Some call it LLM, for large language models, but that doesn’t encompass what the script kiddies are doing with images and video. Gargle has settled on “generative ai” for non-textual stuff, but their stuff is so locked down they’re not going to be where the action is. If you head on over to Hugging Face, or whatever Stable Diffusion is calling itself nowadays, you’ll see tinkerers tinkering with all sorts of speech to image, image enhancement and melding, music generation,and general messing around with probabilities. The Wikiup likes the term “deep learning,” Deep learning being a subset of machine learning being a subset of artificial intelligence.

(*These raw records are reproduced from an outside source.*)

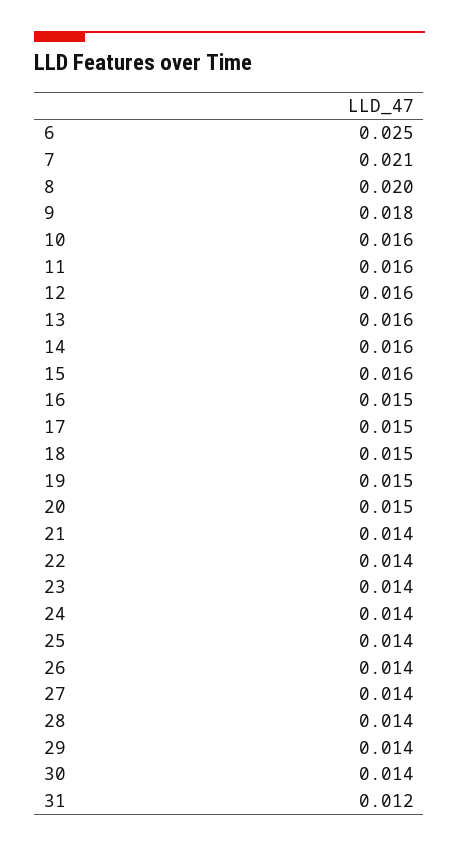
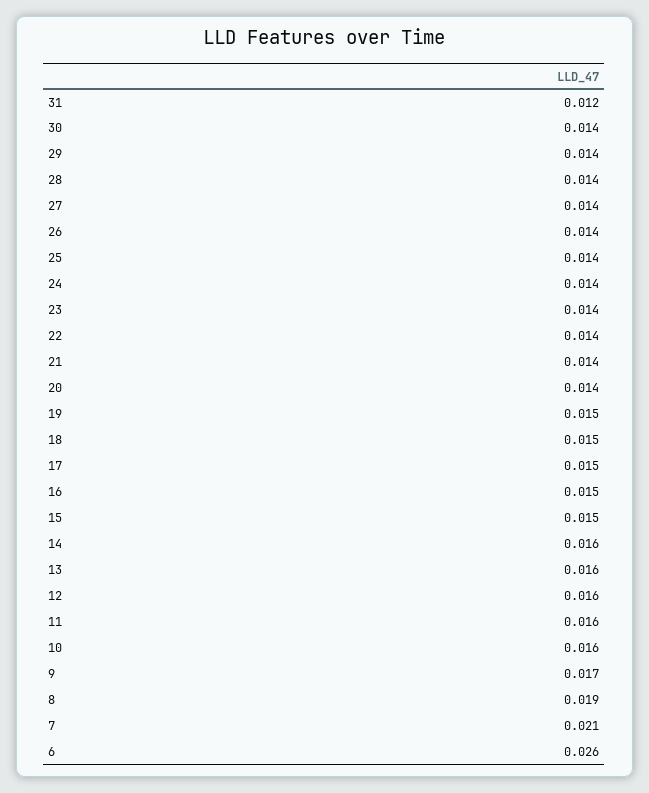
  {
-   "6": 0.025,
+   "6": 0.026,
    "7": 0.021,
-   "8": 0.02,
+   "8": 0.019,
-   "9": 0.018,
+   "9": 0.017,
    "10": 0.016,
    "11": 0.016,
    "12": 0.016,
    "13": 0.016,
    "14": 0.016,
-   "15": 0.016,
+   "15": 0.015,
    "16": 0.015,
    "17": 0.015,
    "18": 0.015,
    "19": 0.015,
-   "20": 0.015,
+   "20": 0.014,
    "21": 0.014,
    "22": 0.014,
    "23": 0.014,
    "24": 0.014,
    "25": 0.014,
    "26": 0.014,
    "27": 0.014,
    "28": 0.014,
    "29": 0.014,
    "30": 0.014,
    "31": 0.012
  }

Whatever you want to call it, the usual suspects are taking the ball and running with it. First and foremost, they want to use everything they can lay their hands on to have fun. This sure is fun: How about a movie trailer for Alien, as if it were a 1950s movie?
Another outfit did the same with Aliens:
The limitations of the amount of video you can produce in a single snippet isn’t a problem when you’re making a film trailer. They’re almost uniformly stitched together from two or three second images. Every once in a while, you see what has been called a “hallucination.” That’s the term for when the generative AI wigs out a bit, and just inserts any old thing for reasons obscure. They have an especially hard time with hands, but then again so did Van Gogh.
There are a hearty handful of people churning out these homages. They’re all sort of fun. But the funny thing about them is that while the kids are getting the CGI (for want of a better term) right, they don’t really know anything about the 1950s, and they get the text, voiceovers, and fonts all wrong for the era. Even the vibe is off. Here’s a real 1950s movie trailer to compare:
Movies from the 1950s didn’t have CGI, or machine learning. Hell, they didn’t always have color. But they made the chariot race in Ben Hur, and Marilyn Monroe’s dress blow up on a subway grate, among many other terrific bits of entertainment, and without much doctoring to the film. With better tools, you’re supposed to be able to do a better job. I’ll raise my hand when you get there, kids. Keep going.